Dataset entries:
**********

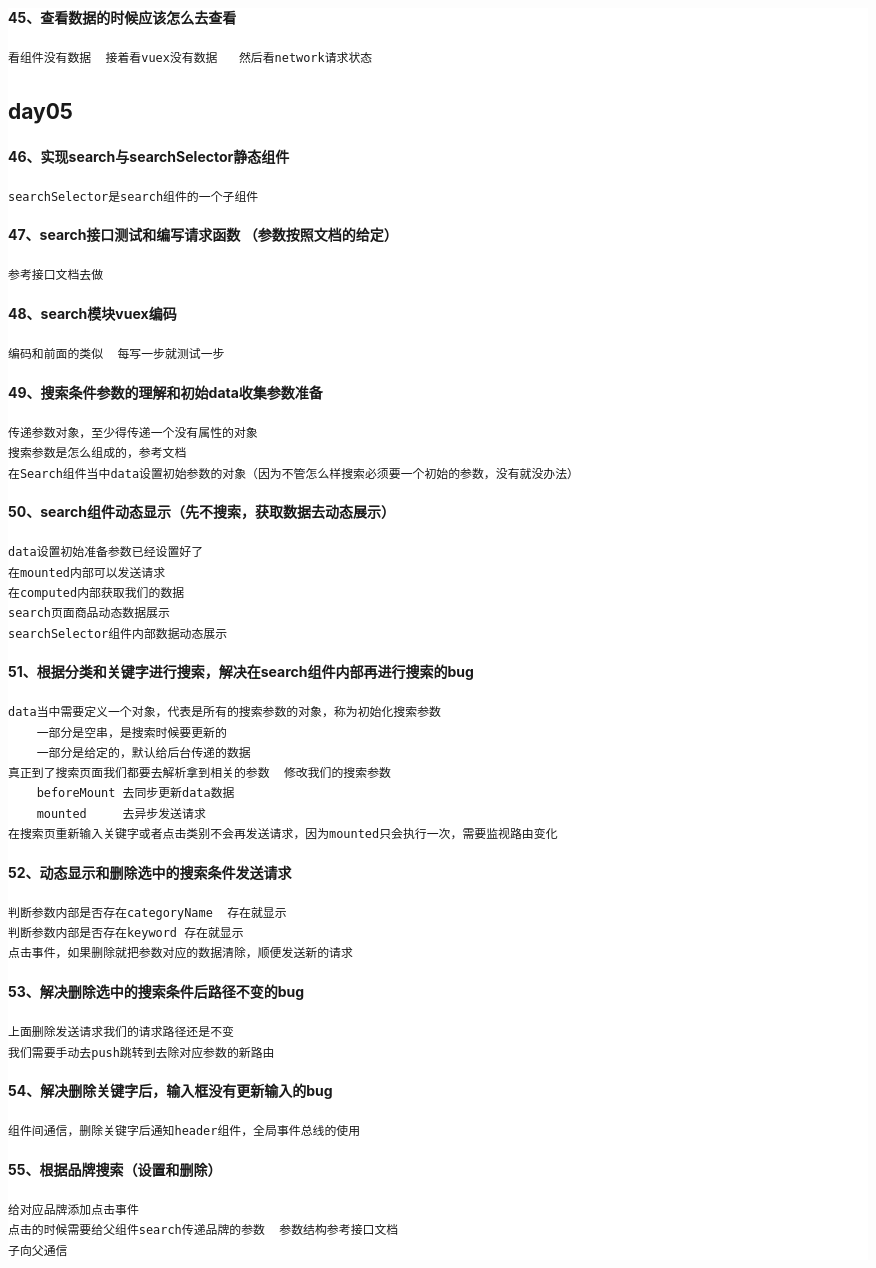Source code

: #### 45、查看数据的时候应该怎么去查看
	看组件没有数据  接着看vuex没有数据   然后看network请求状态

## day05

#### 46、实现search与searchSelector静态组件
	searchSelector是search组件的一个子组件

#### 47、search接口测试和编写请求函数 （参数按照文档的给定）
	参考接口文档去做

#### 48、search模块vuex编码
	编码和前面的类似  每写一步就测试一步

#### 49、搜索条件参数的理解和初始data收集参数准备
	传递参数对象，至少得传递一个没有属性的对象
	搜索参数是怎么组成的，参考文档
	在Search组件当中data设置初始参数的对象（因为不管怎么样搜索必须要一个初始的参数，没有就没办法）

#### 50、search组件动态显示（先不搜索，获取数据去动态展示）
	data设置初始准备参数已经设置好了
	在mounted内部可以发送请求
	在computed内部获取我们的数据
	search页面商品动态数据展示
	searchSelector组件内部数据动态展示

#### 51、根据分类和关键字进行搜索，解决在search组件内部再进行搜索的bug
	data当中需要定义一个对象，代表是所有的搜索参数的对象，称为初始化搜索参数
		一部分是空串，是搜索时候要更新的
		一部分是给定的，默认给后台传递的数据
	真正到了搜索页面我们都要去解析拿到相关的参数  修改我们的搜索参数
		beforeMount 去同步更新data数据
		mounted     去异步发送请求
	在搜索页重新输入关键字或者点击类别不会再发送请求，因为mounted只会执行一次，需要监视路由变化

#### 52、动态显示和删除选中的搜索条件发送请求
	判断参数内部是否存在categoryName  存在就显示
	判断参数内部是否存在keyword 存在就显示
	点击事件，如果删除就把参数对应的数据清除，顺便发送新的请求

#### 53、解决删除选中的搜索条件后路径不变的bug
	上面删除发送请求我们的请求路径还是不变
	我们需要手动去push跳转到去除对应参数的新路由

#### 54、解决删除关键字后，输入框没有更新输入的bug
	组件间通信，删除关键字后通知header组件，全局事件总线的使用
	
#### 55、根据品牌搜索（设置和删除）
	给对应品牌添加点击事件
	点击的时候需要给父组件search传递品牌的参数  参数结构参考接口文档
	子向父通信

**********

**WHAT THE EXERCISE ASKS**
The required answer is a single number: how many lines above hold the string "存在就显示".

**SOLUTION**
2